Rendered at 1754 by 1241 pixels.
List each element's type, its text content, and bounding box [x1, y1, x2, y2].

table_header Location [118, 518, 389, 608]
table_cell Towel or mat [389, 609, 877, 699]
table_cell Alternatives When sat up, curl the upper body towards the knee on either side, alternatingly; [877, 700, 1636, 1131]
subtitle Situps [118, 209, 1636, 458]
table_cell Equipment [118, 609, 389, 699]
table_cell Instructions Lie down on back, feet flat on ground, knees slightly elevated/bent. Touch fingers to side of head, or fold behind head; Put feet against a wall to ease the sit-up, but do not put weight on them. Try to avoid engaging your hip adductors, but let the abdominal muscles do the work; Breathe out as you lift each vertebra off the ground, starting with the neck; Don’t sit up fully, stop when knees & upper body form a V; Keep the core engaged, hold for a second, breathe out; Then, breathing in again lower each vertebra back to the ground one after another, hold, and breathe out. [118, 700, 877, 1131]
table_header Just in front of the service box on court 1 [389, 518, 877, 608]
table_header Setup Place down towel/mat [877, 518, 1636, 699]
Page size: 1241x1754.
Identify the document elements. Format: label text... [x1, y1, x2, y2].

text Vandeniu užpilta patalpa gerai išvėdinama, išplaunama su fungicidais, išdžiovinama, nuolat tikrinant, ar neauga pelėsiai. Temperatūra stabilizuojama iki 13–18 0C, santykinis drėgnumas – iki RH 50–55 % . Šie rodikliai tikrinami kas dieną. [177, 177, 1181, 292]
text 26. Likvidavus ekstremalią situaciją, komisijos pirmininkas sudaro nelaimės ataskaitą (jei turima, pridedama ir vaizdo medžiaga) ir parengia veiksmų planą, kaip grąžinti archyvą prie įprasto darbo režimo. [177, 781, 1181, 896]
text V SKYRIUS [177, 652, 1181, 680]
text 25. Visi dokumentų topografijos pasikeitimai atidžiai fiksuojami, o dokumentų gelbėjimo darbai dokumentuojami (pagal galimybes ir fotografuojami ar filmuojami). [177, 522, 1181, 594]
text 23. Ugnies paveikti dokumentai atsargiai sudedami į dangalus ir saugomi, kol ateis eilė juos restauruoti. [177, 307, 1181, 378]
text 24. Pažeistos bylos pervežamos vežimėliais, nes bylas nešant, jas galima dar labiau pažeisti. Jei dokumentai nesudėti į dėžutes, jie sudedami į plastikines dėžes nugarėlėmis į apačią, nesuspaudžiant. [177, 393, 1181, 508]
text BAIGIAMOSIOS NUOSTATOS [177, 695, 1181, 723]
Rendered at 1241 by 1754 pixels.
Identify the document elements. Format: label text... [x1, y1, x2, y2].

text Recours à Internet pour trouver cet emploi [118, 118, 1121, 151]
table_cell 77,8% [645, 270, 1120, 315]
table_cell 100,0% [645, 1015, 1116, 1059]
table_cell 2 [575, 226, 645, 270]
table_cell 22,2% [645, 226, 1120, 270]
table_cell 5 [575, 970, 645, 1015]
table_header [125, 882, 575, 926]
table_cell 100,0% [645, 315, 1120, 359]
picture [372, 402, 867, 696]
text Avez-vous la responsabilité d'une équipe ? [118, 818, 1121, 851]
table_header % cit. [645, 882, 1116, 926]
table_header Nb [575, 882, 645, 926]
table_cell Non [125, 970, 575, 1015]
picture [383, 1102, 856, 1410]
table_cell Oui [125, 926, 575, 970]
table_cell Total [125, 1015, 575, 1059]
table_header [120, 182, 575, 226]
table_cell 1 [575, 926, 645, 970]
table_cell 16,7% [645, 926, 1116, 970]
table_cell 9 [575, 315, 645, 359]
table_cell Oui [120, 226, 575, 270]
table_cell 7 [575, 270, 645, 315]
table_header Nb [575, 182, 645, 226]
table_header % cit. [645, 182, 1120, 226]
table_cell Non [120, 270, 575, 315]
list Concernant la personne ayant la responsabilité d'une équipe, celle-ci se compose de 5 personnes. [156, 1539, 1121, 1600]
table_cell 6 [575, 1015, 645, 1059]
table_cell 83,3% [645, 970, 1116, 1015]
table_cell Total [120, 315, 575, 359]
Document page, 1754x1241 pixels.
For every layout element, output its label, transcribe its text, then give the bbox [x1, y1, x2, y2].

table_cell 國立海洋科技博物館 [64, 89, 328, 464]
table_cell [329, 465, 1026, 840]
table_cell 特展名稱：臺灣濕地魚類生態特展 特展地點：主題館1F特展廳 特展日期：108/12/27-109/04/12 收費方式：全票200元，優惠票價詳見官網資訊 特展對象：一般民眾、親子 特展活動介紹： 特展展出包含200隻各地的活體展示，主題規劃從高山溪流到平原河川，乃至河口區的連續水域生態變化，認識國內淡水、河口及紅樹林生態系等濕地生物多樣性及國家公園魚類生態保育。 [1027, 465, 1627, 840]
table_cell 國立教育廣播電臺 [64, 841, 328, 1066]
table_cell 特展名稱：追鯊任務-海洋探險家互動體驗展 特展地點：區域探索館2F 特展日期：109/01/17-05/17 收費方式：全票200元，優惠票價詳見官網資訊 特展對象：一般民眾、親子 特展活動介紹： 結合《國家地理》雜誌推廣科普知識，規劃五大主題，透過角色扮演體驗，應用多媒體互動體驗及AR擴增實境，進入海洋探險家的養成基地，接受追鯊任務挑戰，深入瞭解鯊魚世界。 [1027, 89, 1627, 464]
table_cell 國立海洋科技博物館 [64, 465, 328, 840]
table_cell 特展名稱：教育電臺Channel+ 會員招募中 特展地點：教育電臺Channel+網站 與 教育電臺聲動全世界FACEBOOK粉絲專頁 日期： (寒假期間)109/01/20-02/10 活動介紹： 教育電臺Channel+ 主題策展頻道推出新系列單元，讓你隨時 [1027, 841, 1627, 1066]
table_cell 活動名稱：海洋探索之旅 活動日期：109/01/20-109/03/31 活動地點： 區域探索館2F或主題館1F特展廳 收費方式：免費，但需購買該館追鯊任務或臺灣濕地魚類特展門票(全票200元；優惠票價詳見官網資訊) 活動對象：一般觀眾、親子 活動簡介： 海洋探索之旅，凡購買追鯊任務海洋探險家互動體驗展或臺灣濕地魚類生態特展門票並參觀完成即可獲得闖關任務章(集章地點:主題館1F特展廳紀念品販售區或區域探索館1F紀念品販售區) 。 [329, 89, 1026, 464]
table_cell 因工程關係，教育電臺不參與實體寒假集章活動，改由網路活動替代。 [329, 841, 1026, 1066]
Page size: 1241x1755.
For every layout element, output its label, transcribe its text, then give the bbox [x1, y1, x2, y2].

..............................

Print the listing above again, every line unchanged.

== Task output ==
Rendered at 1754 by 1241 pixels.
List each element's type, its text content, and bounding box [x1, y1, x2, y2].

table_header Location [118, 518, 389, 608]
table_cell Towel or mat [389, 609, 877, 699]
table_cell Alternatives When sat up, curl the upper body towards the knee on either side, alternatingly; [877, 700, 1636, 1131]
subtitle Situps [118, 209, 1636, 458]
table_cell Equipment [118, 609, 389, 699]
table_cell Instructions Lie down on back, feet flat on ground, knees slightly elevated/bent. Touch fingers to side of head, or fold behind head; Put feet against a wall to ease the sit-up, but do not put weight on them. Try to avoid engaging your hip adductors, but let the abdominal muscles do the work; Breathe out as you lift each vertebra off the ground, starting with the neck; Don’t sit up fully, stop when knees & upper body form a V; Keep the core engaged, hold for a second, breathe out; Then, breathing in again lower each vertebra back to the ground one after another, hold, and breathe out. [118, 700, 877, 1131]
table_header Just in front of the service box on court 1 [389, 518, 877, 608]
table_header Setup Place down towel/mat [877, 518, 1636, 699]
Page size: 1241x1754.
Identify the document elements. Format: label text... [x1, y1, x2, y2].

text Vandeniu užpilta patalpa gerai išvėdinama, išplaunama su fungicidais, išdžiovinama, nuolat tikrinant, ar neauga pelėsiai. Temperatūra stabilizuojama iki 13–18 0C, santykinis drėgnumas – iki RH 50–55 % . Šie rodikliai tikrinami kas dieną. [177, 177, 1181, 292]
text 26. Likvidavus ekstremalią situaciją, komisijos pirmininkas sudaro nelaimės ataskaitą (jei turima, pridedama ir vaizdo medžiaga) ir parengia veiksmų planą, kaip grąžinti archyvą prie įprasto darbo režimo. [177, 781, 1181, 896]
text V SKYRIUS [177, 652, 1181, 680]
text 25. Visi dokumentų topografijos pasikeitimai atidžiai fiksuojami, o dokumentų gelbėjimo darbai dokumentuojami (pagal galimybes ir fotografuojami ar filmuojami). [177, 522, 1181, 594]
text 23. Ugnies paveikti dokumentai atsargiai sudedami į dangalus ir saugomi, kol ateis eilė juos restauruoti. [177, 307, 1181, 378]
text 24. Pažeistos bylos pervežamos vežimėliais, nes bylas nešant, jas galima dar labiau pažeisti. Jei dokumentai nesudėti į dėžutes, jie sudedami į plastikines dėžes nugarėlėmis į apačią, nesuspaudžiant. [177, 393, 1181, 508]
text BAIGIAMOSIOS NUOSTATOS [177, 695, 1181, 723]
Rendered at 1241 by 1754 pixels.
Identify the document elements. Format: label text... [x1, y1, x2, y2].

text Recours à Internet pour trouver cet emploi [118, 118, 1121, 151]
table_cell 77,8% [645, 270, 1120, 315]
table_cell 100,0% [645, 1015, 1116, 1059]
table_cell 2 [575, 226, 645, 270]
table_cell 22,2% [645, 226, 1120, 270]
table_cell 5 [575, 970, 645, 1015]
table_header [125, 882, 575, 926]
table_cell 100,0% [645, 315, 1120, 359]
picture [372, 402, 867, 696]
text Avez-vous la responsabilité d'une équipe ? [118, 818, 1121, 851]
table_header % cit. [645, 882, 1116, 926]
table_header Nb [575, 882, 645, 926]
table_cell Non [125, 970, 575, 1015]
picture [383, 1102, 856, 1410]
table_cell Oui [125, 926, 575, 970]
table_cell Total [125, 1015, 575, 1059]
table_header [120, 182, 575, 226]
table_cell 1 [575, 926, 645, 970]
table_cell 16,7% [645, 926, 1116, 970]
table_cell 9 [575, 315, 645, 359]
table_cell Oui [120, 226, 575, 270]
table_cell 7 [575, 270, 645, 315]
table_header Nb [575, 182, 645, 226]
table_header % cit. [645, 182, 1120, 226]
table_cell Non [120, 270, 575, 315]
list Concernant la personne ayant la responsabilité d'une équipe, celle-ci se compose de 5 personnes. [156, 1539, 1121, 1600]
table_cell 6 [575, 1015, 645, 1059]
table_cell 83,3% [645, 970, 1116, 1015]
table_cell Total [120, 315, 575, 359]
Document page, 1754x1241 pixels.
For every layout element, output its label, transcribe its text, then give the bbox [x1, y1, x2, y2].

table_cell 國立海洋科技博物館 [64, 89, 328, 464]
table_cell [329, 465, 1026, 840]
table_cell 特展名稱：臺灣濕地魚類生態特展 特展地點：主題館1F特展廳 特展日期：108/12/27-109/04/12 收費方式：全票200元，優惠票價詳見官網資訊 特展對象：一般民眾、親子 特展活動介紹： 特展展出包含200隻各地的活體展示，主題規劃從高山溪流到平原河川，乃至河口區的連續水域生態變化，認識國內淡水、河口及紅樹林生態系等濕地生物多樣性及國家公園魚類生態保育。 [1027, 465, 1627, 840]
table_cell 國立教育廣播電臺 [64, 841, 328, 1066]
table_cell 特展名稱：追鯊任務-海洋探險家互動體驗展 特展地點：區域探索館2F 特展日期：109/01/17-05/17 收費方式：全票200元，優惠票價詳見官網資訊 特展對象：一般民眾、親子 特展活動介紹： 結合《國家地理》雜誌推廣科普知識，規劃五大主題，透過角色扮演體驗，應用多媒體互動體驗及AR擴增實境，進入海洋探險家的養成基地，接受追鯊任務挑戰，深入瞭解鯊魚世界。 [1027, 89, 1627, 464]
table_cell 國立海洋科技博物館 [64, 465, 328, 840]
table_cell 特展名稱：教育電臺Channel+ 會員招募中 特展地點：教育電臺Channel+網站 與 教育電臺聲動全世界FACEBOOK粉絲專頁 日期： (寒假期間)109/01/20-02/10 活動介紹： 教育電臺Channel+ 主題策展頻道推出新系列單元，讓你隨時 [1027, 841, 1627, 1066]
table_cell 活動名稱：海洋探索之旅 活動日期：109/01/20-109/03/31 活動地點： 區域探索館2F或主題館1F特展廳 收費方式：免費，但需購買該館追鯊任務或臺灣濕地魚類特展門票(全票200元；優惠票價詳見官網資訊) 活動對象：一般觀眾、親子 活動簡介： 海洋探索之旅，凡購買追鯊任務海洋探險家互動體驗展或臺灣濕地魚類生態特展門票並參觀完成即可獲得闖關任務章(集章地點:主題館1F特展廳紀念品販售區或區域探索館1F紀念品販售區) 。 [329, 89, 1026, 464]
table_cell 因工程關係，教育電臺不參與實體寒假集章活動，改由網路活動替代。 [329, 841, 1026, 1066]
Page size: 1241x1755.
For every layout element, output its label, transcribe its text, then give the bbox [x1, y1, x2, y2].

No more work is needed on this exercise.